Specificity
So, I was talking with Whiskey about animals, (there had been a cat outside the school), and he commented that I seemed to really like cats. It's true, I do. It got me thinking why I like animals in general so much. I really like watching squirrels, or birds, or bugs-It isn't purely scientific, though I do like noting their peculiar colorations and behavior. Ultimately, what i arrived at was that I liked the specificity of life. A squirrel is not a rabbit. It is its own thing. This could be seen as a love of variety, but that's a red herring. Even if their were only one, I think I would like its one-ness. Beyond that, I like the specificity of each individual thing.
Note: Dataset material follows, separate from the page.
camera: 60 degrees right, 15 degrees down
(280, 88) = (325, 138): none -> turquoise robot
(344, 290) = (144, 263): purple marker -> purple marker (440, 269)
I like thinking about the millions of squirrels I have missed, the millions of people I have missed, the millions of a million other things i have missed, because I simply was born, centuries earlier, or in another place. My life must necessarily be filled with a limited number of specific things. I don't see a squirrel. I see that squirrel. This specifity seems peculiar to life. Surely their can be a specific rock, or location or cloud...but these seem mutable, or lacking identity...clouds smush into each other, and lose their cohesion, oceans and landmasses and locations all have blurred edges. You can't tell where they stop and where a new ocean, or landmass, or location begins. Life is limited to the bounds of the particular....I still feel like I haven't put my finger on it exactly...
2 Comments:
What's great is that even the sky can be a particular...the concept "lost in space" is reversed when you remember that a Star once led us home.
7:50 AM
I like to think about it in terms of the Trinity: the more you enter into the mystery, the more you are convinced of both the oneness and the threeness of God. Just so, the more you get to know and love the world He has made, the more you see both the unity and multiplicity of it, the similarity and specificity--it's that forever-growing tension I love.